------ Текст для чтения ------
Текст: Арсений Замостьянов, заместитель главного редактора журнала «Историк»
Как ни странно, первым литератором, написавшим о русской Смуте (не считая летописцев), был испанский театральный мэтр Лопе де Вега. Его перу принадлежит пьеса «Великий князь Московский, или Преследуемый император», в которой вовсю действуют Дмитрий Самозванец (правда, испанец считал его законным царем) и Марина (Маргарита) Мнишек. Драматург никогда не бывал в России и узнал о московской драме, по-видимому, из польских источников. Плодовитый испанец написал свою драму в разгар событий – в 1605 году. Кстати, Дмитрий у него – не сын, а внук Ивана Грозного. Кульминация противостояния – поединок Дмитрия Фёдоровича (он у испанца – сын царя Фёдора Ивановича) с родным дядей – Борисом Годуновым. Самозванец закалывает Бориса и становится царем. Неудивительно, что такая вольная трактовка русской истории в нашей стране интереса не вызвала. Пьесу полностью опубликовали на русском только в конце ХХ века. Она интересна как казус, как свидетельство интереса к Москве, который испытывали даже в далекой Испании. Уже тогда, в начале XVII века. В России светской литературы и театра в то время не существовало.
Как только русская литература обратилась к образам отечественной истории, на страницах журналов и книг, а также на сцене появились образы Смутного времени. Авантюристы, злодеи, самоотверженные герои. Эпоха крайностей привлекала колоритными личностями. Это началось давным-давно. Еще первый русский профессиональный литератор – Александр Сумароков – самую известную свою трагедию посвятил Димитрию Самозванцу. Это – начало Смуты. Сумароков был не только поэтом и драматургом, освоившим дюжину почти несовместимых жанров, но и историком, который особенно увлекался прошлым Москвы. А Белокаменная – одна из главных героинь Смутного времени. С этим, скорее всего, связано и сумароковское внимание к этому трагическому времени. Каноны классицизма требовали четкого разделения на образцовых героев и разрушителей. На тех, кто готов всем пожертвовать ради высокой идеи – и на индивидуалистов, сметающих всё со своего пути ради пустого честолюбия. Таким исчадием ада стал в пьесе Сумарокова Димитрий Самозванец. Не только честолюбец, но и тиран, одержимый идеей уничтожения Москвы, русского государства и православного народа. Люди для него – только «прах под ногами» и «ползающа тварь и черви». Какое уж тут просвещение! Сгущать краски поэт не стеснялся. Кредо Самозванца таково:
- Блаженство завсегда народу вредно:
- Богат быть должен царь, а государство бедно.
- Ликуй, монарх, и все под ним подданство, стонь!
- Всегда способнее к труду нежирный конь,
- Смиряемый бичом и частою ездою
- И управляемый крепчайшею уздою.
------ Исходные данные ------
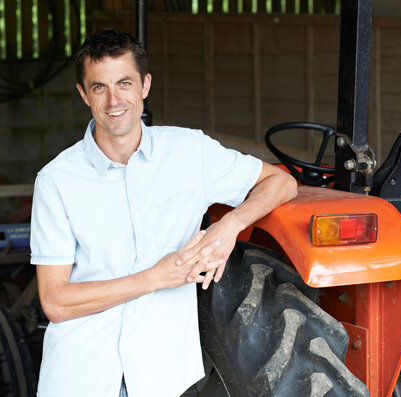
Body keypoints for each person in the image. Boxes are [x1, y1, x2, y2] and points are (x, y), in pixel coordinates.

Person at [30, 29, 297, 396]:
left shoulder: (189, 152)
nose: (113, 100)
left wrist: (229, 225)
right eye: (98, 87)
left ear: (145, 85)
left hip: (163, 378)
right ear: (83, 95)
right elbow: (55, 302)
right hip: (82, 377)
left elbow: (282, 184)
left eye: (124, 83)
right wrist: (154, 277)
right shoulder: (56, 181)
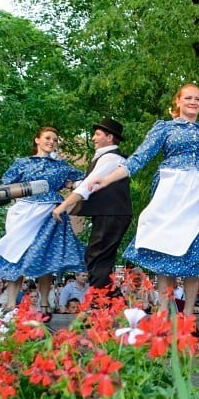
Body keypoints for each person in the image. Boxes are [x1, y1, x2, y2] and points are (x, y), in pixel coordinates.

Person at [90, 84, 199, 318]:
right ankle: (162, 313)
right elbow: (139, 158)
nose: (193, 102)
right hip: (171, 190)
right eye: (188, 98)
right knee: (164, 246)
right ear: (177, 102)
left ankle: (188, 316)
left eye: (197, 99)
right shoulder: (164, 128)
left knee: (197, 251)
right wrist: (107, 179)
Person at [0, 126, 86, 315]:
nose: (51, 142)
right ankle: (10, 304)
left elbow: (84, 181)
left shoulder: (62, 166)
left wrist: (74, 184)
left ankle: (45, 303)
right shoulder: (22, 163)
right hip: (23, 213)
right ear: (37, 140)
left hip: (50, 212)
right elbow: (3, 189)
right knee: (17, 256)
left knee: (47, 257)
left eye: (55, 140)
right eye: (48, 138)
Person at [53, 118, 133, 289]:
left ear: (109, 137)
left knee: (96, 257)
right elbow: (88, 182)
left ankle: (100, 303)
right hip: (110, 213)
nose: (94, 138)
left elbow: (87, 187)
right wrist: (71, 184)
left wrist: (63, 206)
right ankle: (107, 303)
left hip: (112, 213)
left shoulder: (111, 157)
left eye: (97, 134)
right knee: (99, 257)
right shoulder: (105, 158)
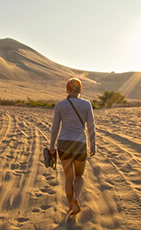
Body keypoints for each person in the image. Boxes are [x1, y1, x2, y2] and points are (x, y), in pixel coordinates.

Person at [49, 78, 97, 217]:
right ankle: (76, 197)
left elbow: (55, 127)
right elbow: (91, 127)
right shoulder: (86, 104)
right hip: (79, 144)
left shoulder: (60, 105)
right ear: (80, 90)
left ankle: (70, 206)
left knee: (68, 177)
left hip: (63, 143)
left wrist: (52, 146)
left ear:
------
------ Исходные данные ------
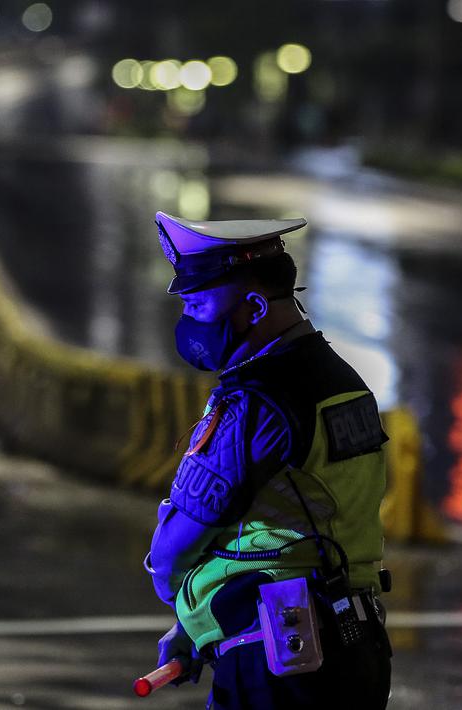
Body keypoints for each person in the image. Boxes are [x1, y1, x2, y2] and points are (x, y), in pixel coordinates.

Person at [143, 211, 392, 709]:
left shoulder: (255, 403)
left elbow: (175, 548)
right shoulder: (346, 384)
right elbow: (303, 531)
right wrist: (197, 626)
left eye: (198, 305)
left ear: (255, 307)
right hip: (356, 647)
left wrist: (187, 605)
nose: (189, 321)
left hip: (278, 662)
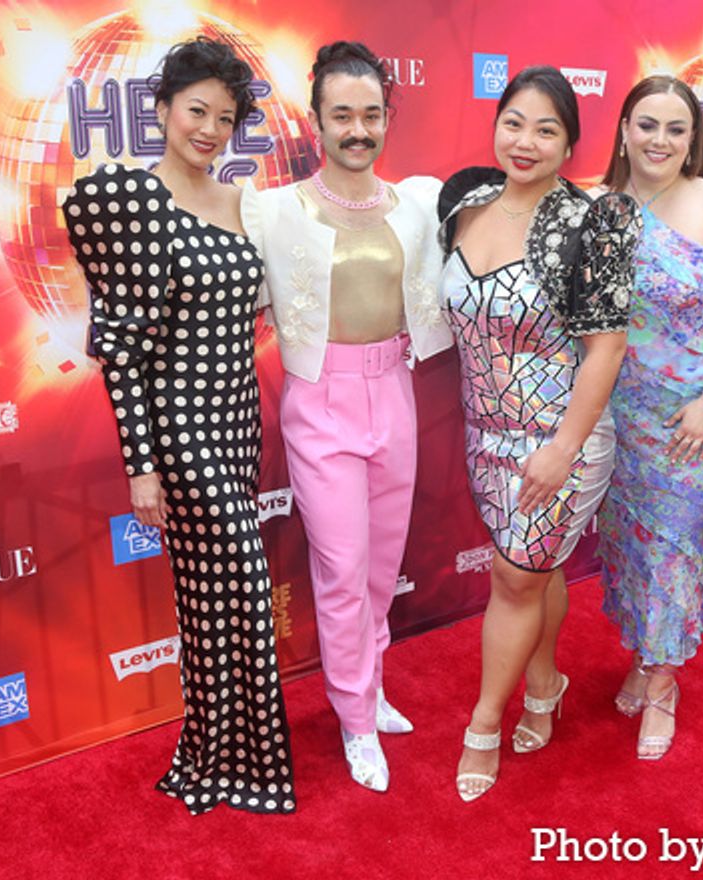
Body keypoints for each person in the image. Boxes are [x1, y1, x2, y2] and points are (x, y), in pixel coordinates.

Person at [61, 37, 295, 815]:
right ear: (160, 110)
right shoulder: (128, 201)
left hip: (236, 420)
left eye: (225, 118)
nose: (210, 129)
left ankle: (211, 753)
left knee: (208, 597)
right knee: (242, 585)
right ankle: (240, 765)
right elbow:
------
------ Исходные данные ------
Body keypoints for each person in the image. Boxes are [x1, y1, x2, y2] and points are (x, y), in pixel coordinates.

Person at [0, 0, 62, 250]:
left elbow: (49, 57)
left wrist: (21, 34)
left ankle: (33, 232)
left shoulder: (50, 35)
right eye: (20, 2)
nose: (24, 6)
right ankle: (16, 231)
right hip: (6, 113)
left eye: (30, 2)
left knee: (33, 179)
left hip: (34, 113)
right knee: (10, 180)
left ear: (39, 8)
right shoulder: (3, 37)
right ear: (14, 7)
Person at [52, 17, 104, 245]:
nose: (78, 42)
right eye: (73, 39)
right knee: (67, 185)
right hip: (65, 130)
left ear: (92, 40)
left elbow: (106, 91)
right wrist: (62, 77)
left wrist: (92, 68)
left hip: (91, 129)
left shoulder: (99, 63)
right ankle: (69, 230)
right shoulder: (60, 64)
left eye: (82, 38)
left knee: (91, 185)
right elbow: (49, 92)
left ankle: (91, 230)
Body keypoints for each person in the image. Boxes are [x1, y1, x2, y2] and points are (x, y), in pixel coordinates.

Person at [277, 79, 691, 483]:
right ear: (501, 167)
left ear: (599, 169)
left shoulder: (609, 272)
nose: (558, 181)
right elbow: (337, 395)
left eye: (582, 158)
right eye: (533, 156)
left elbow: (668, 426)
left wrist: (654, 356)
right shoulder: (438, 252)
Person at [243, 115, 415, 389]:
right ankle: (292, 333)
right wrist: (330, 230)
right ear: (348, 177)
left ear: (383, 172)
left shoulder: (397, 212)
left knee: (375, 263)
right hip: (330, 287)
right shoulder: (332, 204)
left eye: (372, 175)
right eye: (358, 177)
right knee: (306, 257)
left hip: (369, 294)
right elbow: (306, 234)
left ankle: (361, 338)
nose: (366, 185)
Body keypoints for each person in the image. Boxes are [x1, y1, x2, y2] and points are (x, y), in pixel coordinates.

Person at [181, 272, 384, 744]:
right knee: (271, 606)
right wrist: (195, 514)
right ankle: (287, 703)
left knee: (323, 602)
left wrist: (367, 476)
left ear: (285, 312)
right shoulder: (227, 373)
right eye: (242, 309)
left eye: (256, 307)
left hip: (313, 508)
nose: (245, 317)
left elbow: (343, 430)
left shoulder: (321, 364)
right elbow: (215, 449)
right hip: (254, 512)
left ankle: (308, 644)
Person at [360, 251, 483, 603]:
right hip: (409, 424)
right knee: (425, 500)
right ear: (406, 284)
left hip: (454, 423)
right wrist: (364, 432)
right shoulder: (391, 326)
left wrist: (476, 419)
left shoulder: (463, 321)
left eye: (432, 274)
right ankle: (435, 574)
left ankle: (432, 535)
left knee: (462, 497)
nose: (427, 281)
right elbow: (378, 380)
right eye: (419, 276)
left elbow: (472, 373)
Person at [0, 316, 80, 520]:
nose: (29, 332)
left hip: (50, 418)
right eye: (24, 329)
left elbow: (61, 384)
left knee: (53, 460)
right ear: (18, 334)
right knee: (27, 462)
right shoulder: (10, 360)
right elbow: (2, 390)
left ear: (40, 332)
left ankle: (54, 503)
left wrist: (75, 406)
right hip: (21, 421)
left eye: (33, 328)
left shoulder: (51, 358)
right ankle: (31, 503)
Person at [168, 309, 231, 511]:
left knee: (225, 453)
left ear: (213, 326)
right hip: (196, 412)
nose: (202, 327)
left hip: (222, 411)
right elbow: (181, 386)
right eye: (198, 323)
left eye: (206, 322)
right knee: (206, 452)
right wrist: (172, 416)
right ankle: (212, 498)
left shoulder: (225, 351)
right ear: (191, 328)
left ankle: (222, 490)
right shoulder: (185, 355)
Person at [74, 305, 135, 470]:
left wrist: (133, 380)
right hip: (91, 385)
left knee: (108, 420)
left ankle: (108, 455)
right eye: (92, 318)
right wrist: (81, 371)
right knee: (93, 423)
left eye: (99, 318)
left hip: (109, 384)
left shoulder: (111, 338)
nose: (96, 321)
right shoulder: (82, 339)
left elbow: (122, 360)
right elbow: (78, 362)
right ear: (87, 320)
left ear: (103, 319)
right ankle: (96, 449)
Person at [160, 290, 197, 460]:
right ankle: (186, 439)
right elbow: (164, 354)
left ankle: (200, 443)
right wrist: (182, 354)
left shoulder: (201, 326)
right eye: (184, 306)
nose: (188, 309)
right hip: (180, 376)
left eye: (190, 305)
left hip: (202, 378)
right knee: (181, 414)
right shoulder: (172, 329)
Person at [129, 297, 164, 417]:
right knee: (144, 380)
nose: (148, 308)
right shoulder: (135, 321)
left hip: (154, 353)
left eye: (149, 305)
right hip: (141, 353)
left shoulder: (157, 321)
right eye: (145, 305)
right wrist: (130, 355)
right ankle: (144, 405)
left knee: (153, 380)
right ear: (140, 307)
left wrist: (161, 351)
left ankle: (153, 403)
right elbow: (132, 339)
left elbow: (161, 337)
------
**Задания:**
(1) Перепишите дословно фрагмент текста о Смуте, начиная со слов «- Ликуй, монарх, и» и заканчивая словами «управляемый крепчайшею уздою.».
(2) Пожалуйста, изложите в виде краткого списка абзац текста о Смуте, который начинается словами «Как ни странно, первым литератором», сохранив его главные факты.
(3) Продолжите текст о Смуте с того места, где он заканчивается.
Данные для работы не понадобятся.

**Ответы:**
(1)
- Ликуй, монарх, и все под ним подданство, стонь!
- Всегда способнее к труду нежирный конь,
- Смиряемый бичом и частою ездою
- И управляемый крепчайшею уздою.

(2)
- Первым литератором, написавшим о русской Смуте (не считая летописцев), был испанский театральный мэтр Лопе де Вега.
- В 1605 году он написал пьесу «Великий князь Московский, или Преследуемый император». В ней действуют Дмитрий Самозванец, которого автор считал законным царем, и Марина (Маргарита) Мнишек.
- В России драматург не бывал и узнал о событиях, по-видимому, из польских источников.
- У Лопе де Веги Дмитрий – внук Ивана Грозного и сын царя Фёдора Ивановича. В кульминации он закалывает в поединке своего дядю Бориса Годунова и становится царем.
- Из-за вольной трактовки истории пьеса в России интереса не вызвала. Полностью на русском ее опубликовали только в конце XX века.
- Пьеса интересна как казус и как свидетельство интереса к Москве в Испании начала XVII века. Светской литературы и театра в России тогда не существовало.

(3)
Его страсть к убийствам и ненависть к России трудно объяснима. Но громогласные монологи, которые сочинил Сумароков, обеспечивали актерам овации. Кстати, положительные герои – боярин Шуйский и другие – удались поэту в меньшей степени. И для актеров они не представляли такого интереса. Пресноваты. Так бывает с образцовыми персонажами.
Народ восстает против Димитрия и свергает его. Сумароков дерзновенно подчеркивает, что в истории есть эпизоды, когда без права на восстание с бедой не справиться.
Всё это не слишком похоже на историю Димитрия, но Сумарокову необходима была притча о разорении и спасении государства. О том, что гибель первого Самозванца не остановила Смуту, он в этой трагедии не задумывается. Это остается за кадром.
Сумароков – по натуре человек разбросанный, богемный – был сознательным сторонником сильного государства, которое способно дать своим подданным не только защиту, но и просвещение, а просвещенным людям – обеспечить права и личное достоинство. И нужно служить этому государству – сообразно собственным талантам.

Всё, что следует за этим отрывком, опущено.